Les stratégies de mise en œuvre pour lutter contre le mariage forcé en droit congolais révèlent une réalité troublante : les autorités judiciaires privilégient d’autres infractions au détriment de cette pratique persistante. Cette étude critique met en lumière les implications socio-juridiques cruciales pour la protection des droits des femmes à Kalemie.
Paragraphe 3. Nature juridique du mariage
Pour mieux comprendre cette notion de la nature juridique du mariage, il serait impérieux voire important d’analyser les deux concepts : le contrat et l’institution.
En effet, le mariage est à la fois un contrat et une institution. Il existe donc des arguments permettant de considérer que le mariage est un contrat et des arguments permettant de considérer qu’il s’agit d’une institution. Sans doute faut-il donc admettre que c’est à la fois un contrat et une institution.

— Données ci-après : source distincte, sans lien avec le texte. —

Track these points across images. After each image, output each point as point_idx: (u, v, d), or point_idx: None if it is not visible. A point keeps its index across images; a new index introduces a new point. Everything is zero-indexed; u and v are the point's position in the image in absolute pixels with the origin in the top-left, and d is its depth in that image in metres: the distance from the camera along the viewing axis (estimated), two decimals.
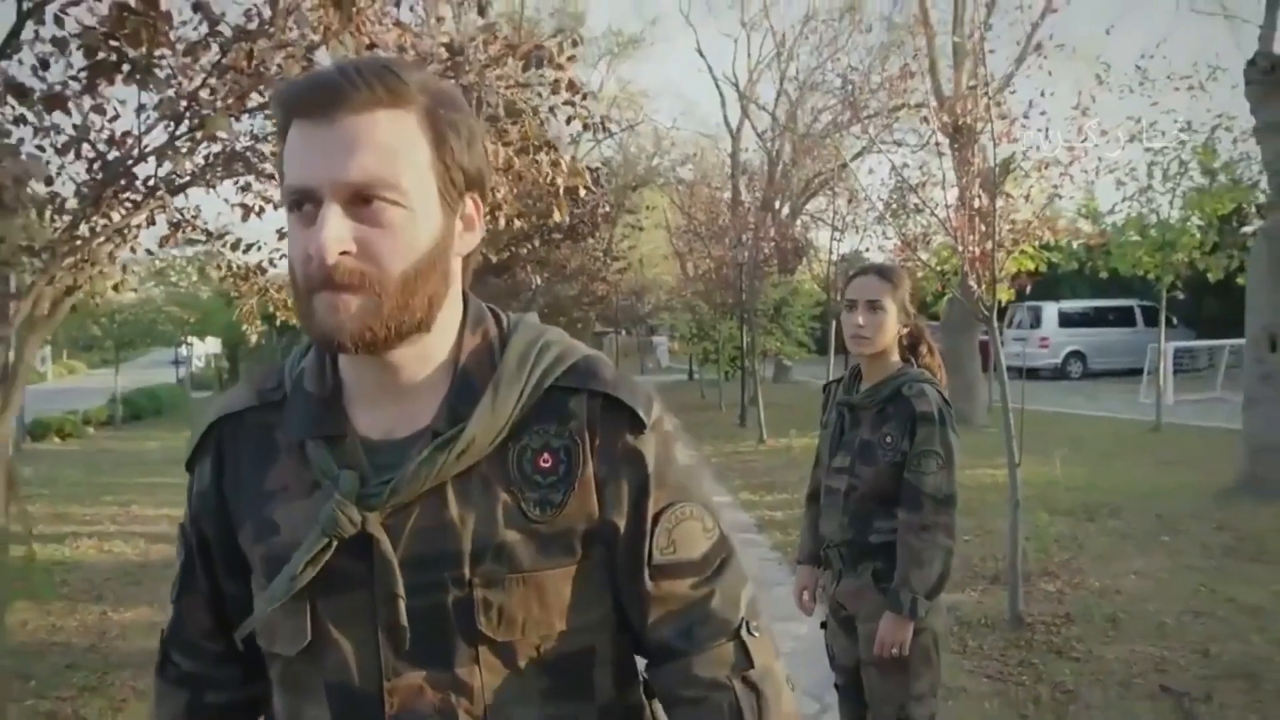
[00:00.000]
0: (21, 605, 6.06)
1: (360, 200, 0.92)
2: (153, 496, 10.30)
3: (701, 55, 44.63)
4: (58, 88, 2.57)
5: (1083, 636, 4.86)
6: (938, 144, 5.61)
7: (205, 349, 36.03)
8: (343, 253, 0.91)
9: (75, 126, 2.80)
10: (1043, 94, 5.92)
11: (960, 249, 4.87)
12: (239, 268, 4.79)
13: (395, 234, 0.94)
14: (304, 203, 0.93)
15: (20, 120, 2.58)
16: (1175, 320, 22.88)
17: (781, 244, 19.11)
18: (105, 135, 3.04)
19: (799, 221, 26.39)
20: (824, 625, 2.87)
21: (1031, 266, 14.00)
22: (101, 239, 2.92)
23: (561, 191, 3.47)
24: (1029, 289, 8.25)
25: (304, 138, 0.94)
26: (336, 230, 0.91)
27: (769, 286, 18.28)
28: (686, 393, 25.25)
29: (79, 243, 2.82)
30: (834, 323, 14.91)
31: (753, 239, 15.83)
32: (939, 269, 11.62)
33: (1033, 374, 23.70)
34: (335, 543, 0.97)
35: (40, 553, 7.39)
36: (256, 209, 4.23)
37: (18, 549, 7.15)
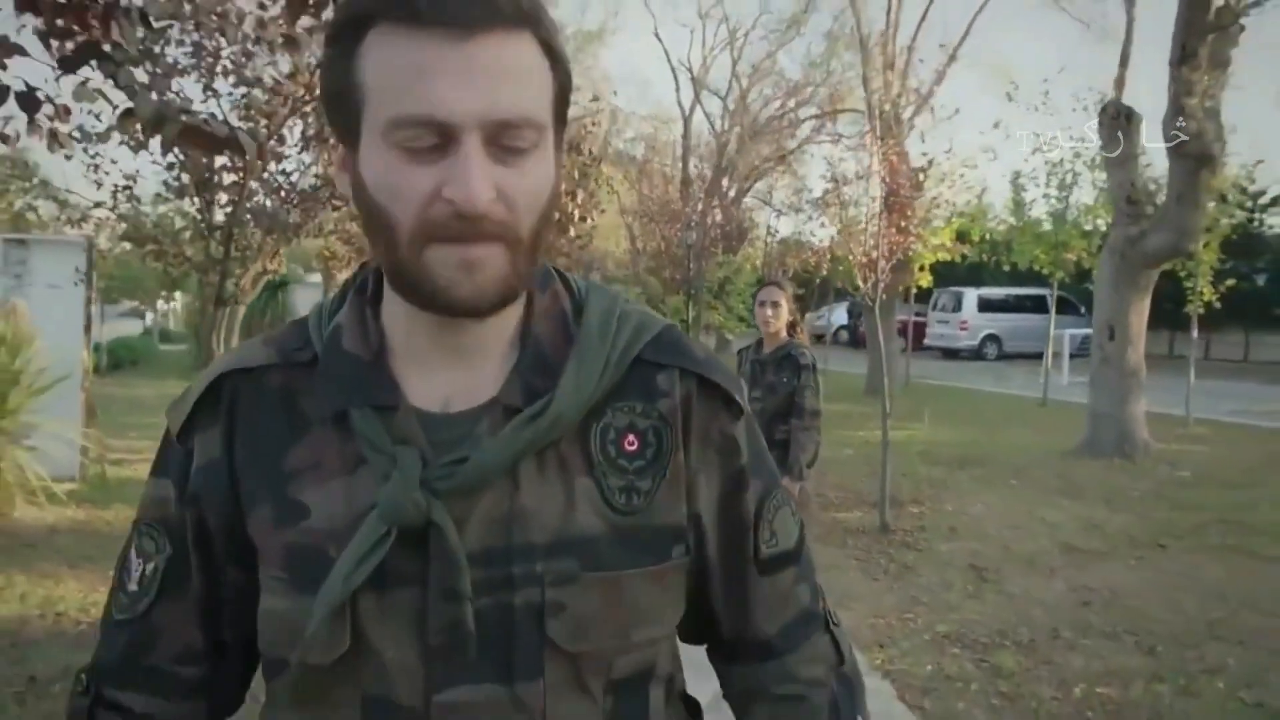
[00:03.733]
0: (119, 506, 7.66)
1: (499, 138, 0.76)
2: None
3: (659, 39, 46.26)
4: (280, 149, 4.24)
5: (928, 539, 6.81)
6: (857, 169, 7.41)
7: (162, 305, 36.98)
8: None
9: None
10: (923, 138, 7.72)
11: (851, 257, 6.76)
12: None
13: (530, 178, 0.79)
14: (424, 137, 0.75)
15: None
16: (1084, 309, 25.24)
17: (726, 227, 20.99)
18: (280, 168, 4.72)
19: (744, 202, 28.21)
20: None
21: (947, 258, 16.09)
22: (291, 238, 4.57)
23: (577, 219, 5.18)
24: (914, 289, 10.11)
25: (431, 55, 0.74)
26: (484, 173, 0.75)
27: (714, 266, 20.16)
28: None
29: (276, 241, 4.47)
30: None
31: (700, 222, 17.70)
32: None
33: (952, 354, 25.98)
34: (394, 533, 0.80)
35: (108, 472, 8.96)
36: None
37: (94, 467, 8.77)
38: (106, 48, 2.00)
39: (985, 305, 26.15)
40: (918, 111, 17.02)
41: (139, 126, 2.22)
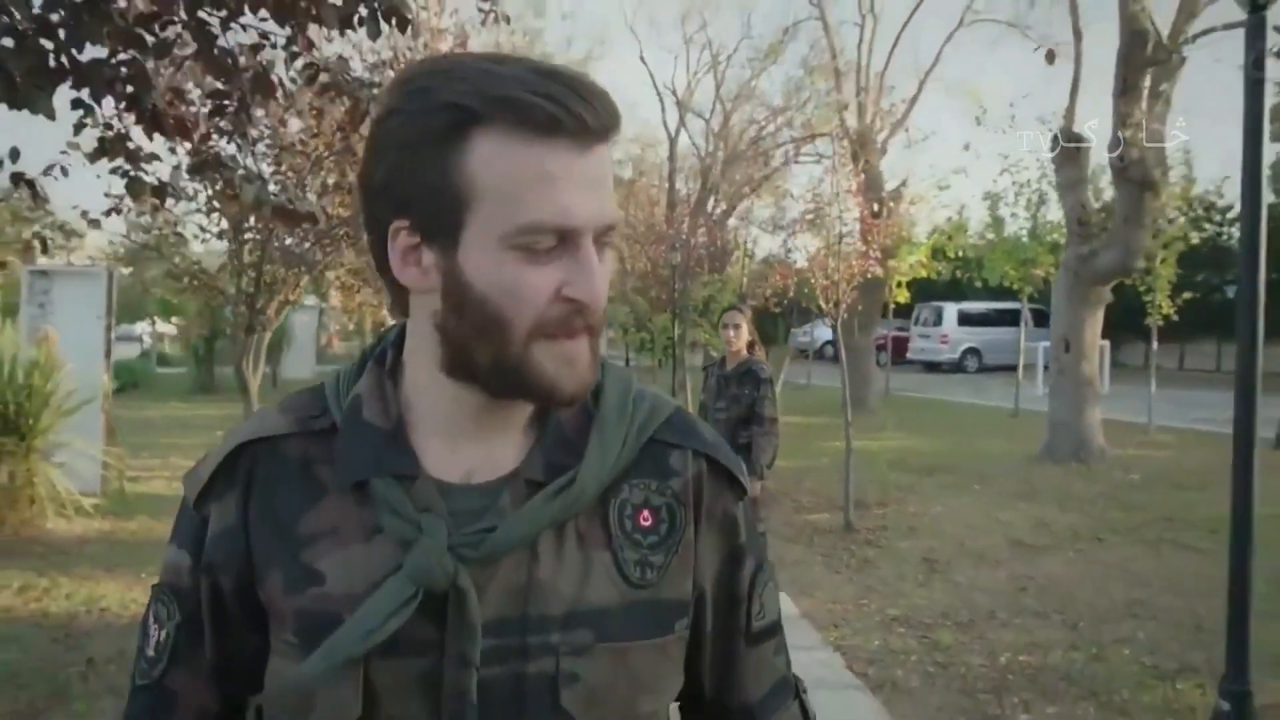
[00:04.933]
0: (142, 518, 8.23)
1: (600, 237, 0.83)
2: (182, 453, 12.36)
3: (644, 63, 47.15)
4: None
5: (889, 537, 7.43)
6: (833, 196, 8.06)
7: (154, 328, 37.37)
8: None
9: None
10: (883, 174, 8.42)
11: (813, 280, 7.42)
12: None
13: (609, 270, 0.85)
14: (546, 240, 0.80)
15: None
16: None
17: (711, 248, 21.64)
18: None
19: (731, 220, 28.84)
20: None
21: (924, 274, 16.74)
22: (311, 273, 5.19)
23: None
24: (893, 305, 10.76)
25: (560, 165, 0.79)
26: (600, 272, 0.82)
27: (699, 285, 20.76)
28: None
29: (297, 275, 5.09)
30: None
31: (685, 243, 18.35)
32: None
33: (934, 367, 26.65)
34: (420, 594, 0.82)
35: (126, 488, 9.52)
36: None
37: (115, 482, 9.33)
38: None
39: (965, 319, 26.72)
40: (890, 135, 17.73)
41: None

Point 1. Le mariage est un contrat, un accord ou un engagement
Le contrat est un acte juridique résultant de l’accord des volontés pour donner naissance à un lien de Droit d’obligation entre parties. Le principe de l’autonomie contractuelle offre une grande latitude aux cocontractants quant à la détermination des modalités de leur engagement dès lors que cela ne contrarie pas aux lois qui intéressent les bonnes mœurs et l’ordre public. Les volontés interviennent également pour opérer une modification du contrat et y mettre un terme. Si l’une des parties ne respecte pas les obligations souscrites, elle engage sa responsabilité contractuelle.
Dans la même optique, la définition du mariage faite par l’article 330 du code de la famille vise l’acte constitutif du mariage. Sous cet angle, le mariage est un contrat que l’homme et la femme concluent. Il est fondamentalement un engagement que chacun des époux prend à l’égard de l’autre : engagement de vivre ensemble ; engagement de fidélité ; engagement d’assistance ; bref, un engagement pour la vie. C’est pourquoi, le mariage suppose nécessairement un accord de volonté entre les époux pour sa formation.30
En clair, le mariage est un contrat dans la mesure où il est créé par la volonté.31 La volonté est fondamentale dans la formation du mariage. Elle est aussi fondamentale dans la dissolution du mariage puisque, aujourd’hui, la volonté commune est la principale cause permettant le divorce. Le développement du divorce par consentement mutuel a renforcé l’aspect contractuel du mariage.
Le mariage est également un contrat solennel. Le contrat solennel est celui pour la validité duquel la loi exige que le consentement soit donné en certaines formes consistant souvent à la rédaction d’un acte notarié.32 Mais dans le cadre du mariage, ce contrat se conclut devant l’Officier de l’Etat Civil.
Dans la même perspective, nous sommes d’avis que le mariage revêt un caractère contractuel qui exige pour sa validité l’accord de volonté de chacune des parties ou de chacun des futurs époux car, le contrat lui-même, tel que ci-haut défini, comporte plusieurs conditions pour sa validité. Et parmi ces conditions bien indiquées à l’article 8 du code civil congolais livre III,33 fait partie l’accord de volonté des deux parties ou tout simplement leur consentement qui ne doit en aucun cas être vicié.
C’est pour cette seule raison que le mariage, en tant que contrat, a permis au législateur congolais de laisser la latitude aux parties ou aux futurs époux de se choisir eux-mêmes leur partenaire de vie et ce, sans y être contraint ou forcé par une main étrangère.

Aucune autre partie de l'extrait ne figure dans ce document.